SENATOR Joel Villanueva sponsored on Monday a measure that seeks to increase service incentive leave pay of private employees.
Under Senate Bill No. 1614 or “An Act Increasing Service Incentive Leave Pay of Employees”, every employee who has rendered at least one year of service shall be entitled to an annual service incentive leave of 10 days.
Currently, service incentive leave pay is an employee benefit that enables them to take or avail of leave with pay for 5 days. However, this is commutable or convertible to cash if not used or exhausted at the end of the year.
The bill seeks to add an additional 5 days but the additional days shall not be commutable – there is no cash equivalent.
Moreover, the provision shall not apply to those who are already enjoying such benefit, those enjoying a vacation leave of at least 10 days with pay, and those in establishments regularly employing less than 10 people.
Villanueva, who chairs the Committee on Labor, Employment and Human Resources Development, said that the increase of mandatory paid service incentive leave of employees “will benefit the economy, as it benefits both employees and employers.”
“Work-life balance is for the best interest of the economy. This legislation is yet another of our numerous efforts to seek gainful economics; an embodiment of our determination to advance the most basic of our national interests – livelihood commensurate to the human dignity and rights of our people: factory workers, office employees, call center agents, security guards, among others,” Villanueva said.

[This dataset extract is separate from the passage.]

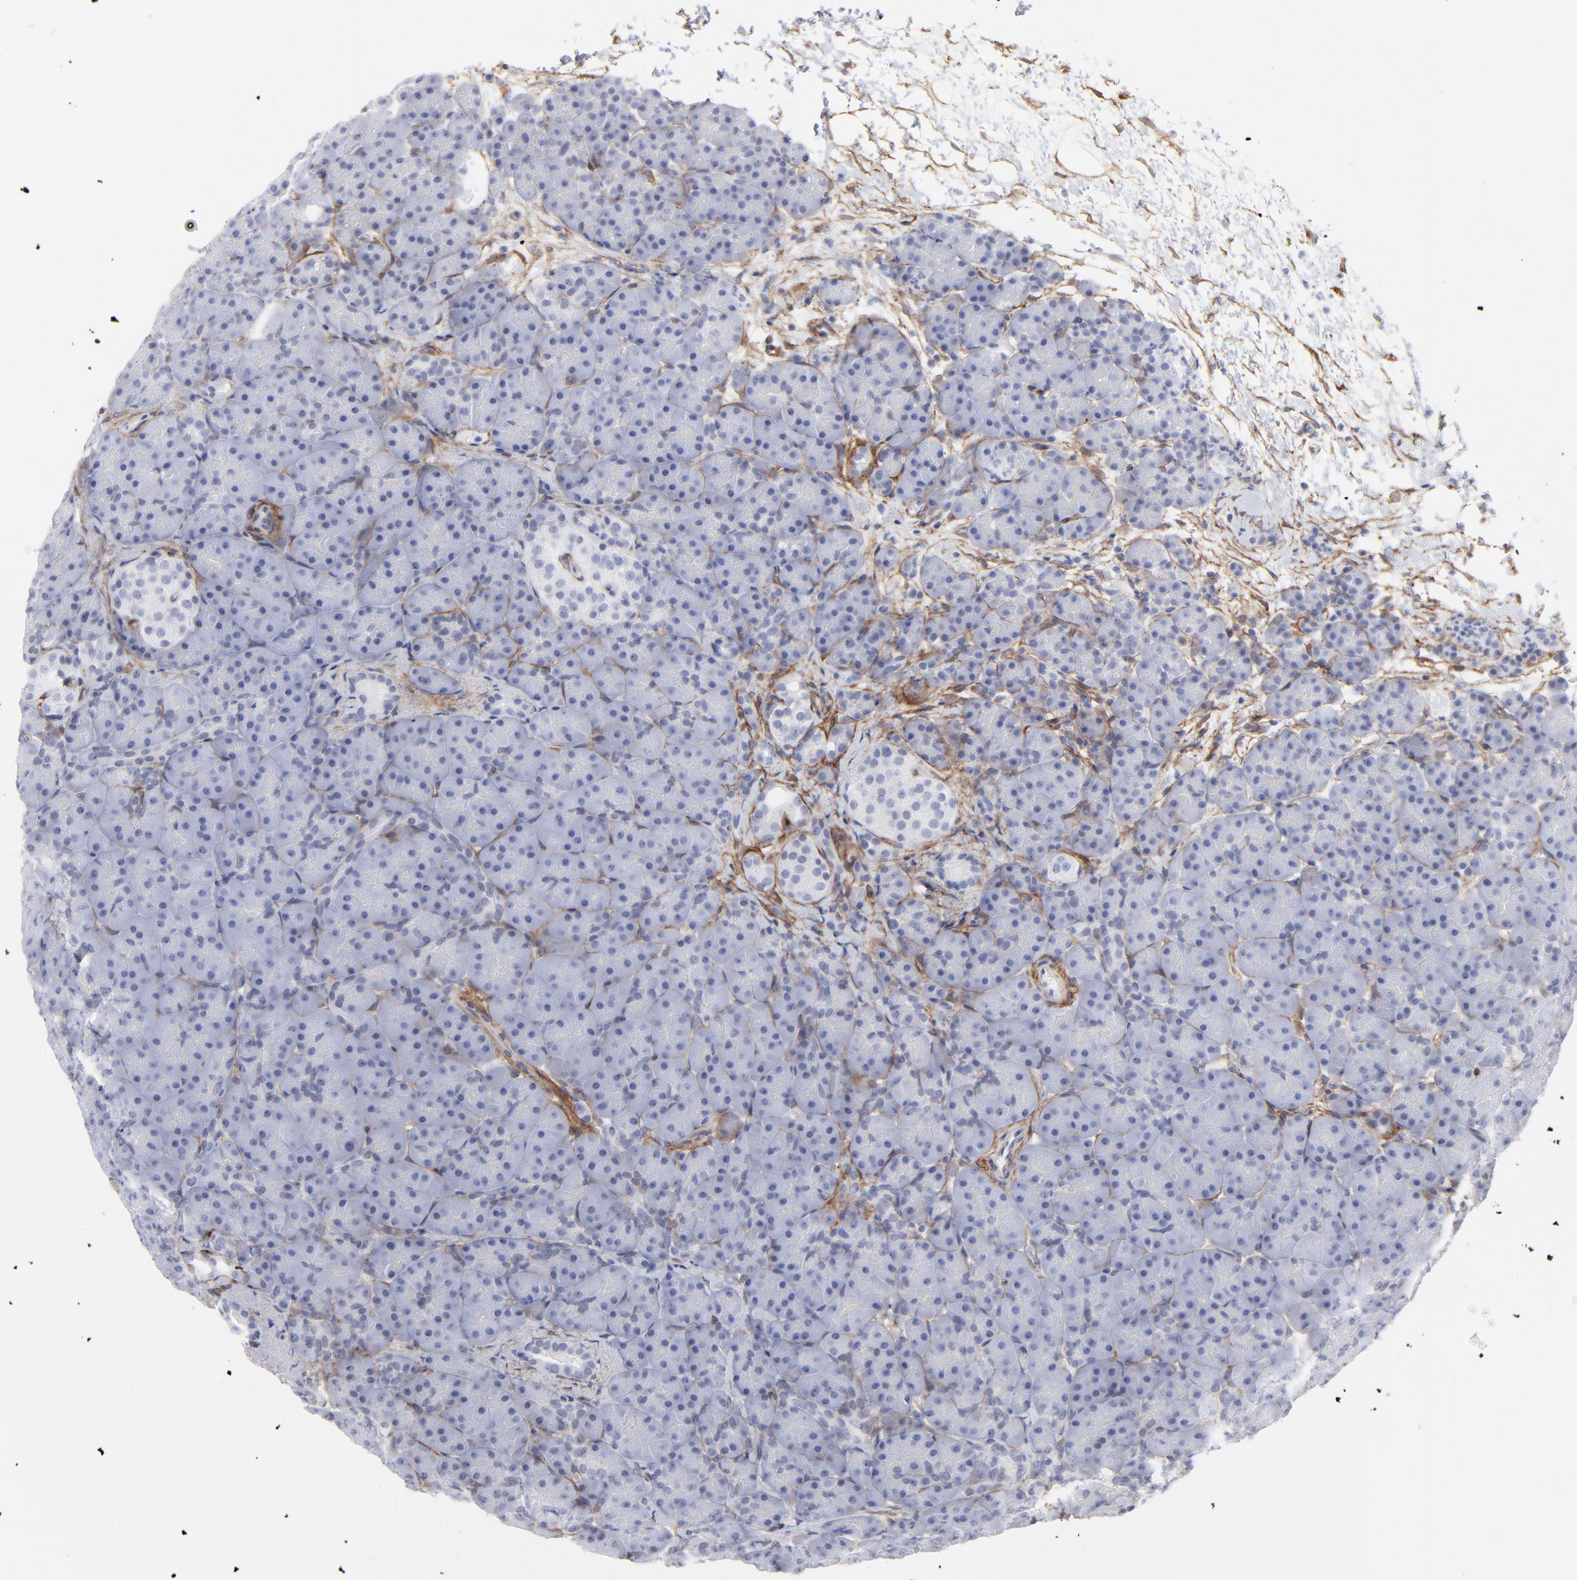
{"staining": {"intensity": "negative", "quantity": "none", "location": "none"}, "tissue": "pancreas", "cell_type": "Exocrine glandular cells", "image_type": "normal", "snomed": [{"axis": "morphology", "description": "Normal tissue, NOS"}, {"axis": "topography", "description": "Pancreas"}], "caption": "Image shows no protein expression in exocrine glandular cells of unremarkable pancreas.", "gene": "PDGFRB", "patient": {"sex": "male", "age": 66}}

The senator cited a case of a security guard with two others posted at a private school in Quezon City. The three guards work on rotating shifts 24/7 including holidays, no vacations, 12 hours a shift, 13 if you include shift turnover.
Each of them is required to work 12 hours a shift and has to take a 24-hour shift once every other month as they rotate shift every month.

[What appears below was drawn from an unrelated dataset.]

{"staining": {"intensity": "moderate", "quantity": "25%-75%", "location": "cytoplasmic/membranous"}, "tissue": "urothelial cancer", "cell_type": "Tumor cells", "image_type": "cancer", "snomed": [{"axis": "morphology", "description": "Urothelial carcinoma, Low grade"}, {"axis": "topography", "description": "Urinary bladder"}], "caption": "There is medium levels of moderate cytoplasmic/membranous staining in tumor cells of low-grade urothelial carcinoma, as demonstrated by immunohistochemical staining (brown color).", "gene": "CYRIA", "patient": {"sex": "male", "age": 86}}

Villanueva said that because of this set-up, a security guard may also be forced to take a 24-hour shift whenever one of the guards takes a leave or is absent for some unavoidable reason.
“Consequently, absences, tardiness, sleeping at work, even rudeness and squabble among the guards themselves were rampant. These resulted to a considerable amount of security lapses,” the senator noted.
“Isipin n’yo na lang po: Thirteen hours kayo sa trabaho, malayo at ma-traffic ang byahe n’yo, ‘paano n’yo pa po kaya magagampanan ng maayos ang pangangalaga sa seguridad ng isang eskwelahan? Wala na nga kayong bakasyon, nagkataon pang 24-hour shift n’yo at kung kelan pauwi na sana kayo eh saka naman late yung ka-rotation n’yo, hindi po kaya uminit ang ulo n’yo? Makapasok pa po kaya kayo sa susunod na shift n’yo?” Villanueva shared.
Consequently, the school where the security guards are working demanded the agency to provide relievers which was later on forced to comply despite their initial refusal to do so.
Villanueva shared that at present, the security situation in the school has significantly improved and the guards can now take occasional leaves and they never have to suffer anymore a 24-hour shift.
“Employees with healthy work-life balance can better focus on their job because they will have less personal problems as they can spend more time to attend to their personal and family matters. It will affect their positive outlook on life and positive attitude at work,” the senator further emphasized.
Villanueva also noted that the benefits of the proposed measure to employees commensurate benefits to employers.
“I always say that happy employees will mean committed, productive, loyal employees. A contented employee is a committed employee who works efficiently to the employer’s profit,” Villanueva said.
“We submit that Senate Bill No. 1614 will help shape an economy that is harmonious with treasured Filipino values, most especially, strong family ties and a vibrant and happy community where there is positive regard for the well-being of our workers and their families,” the senator added.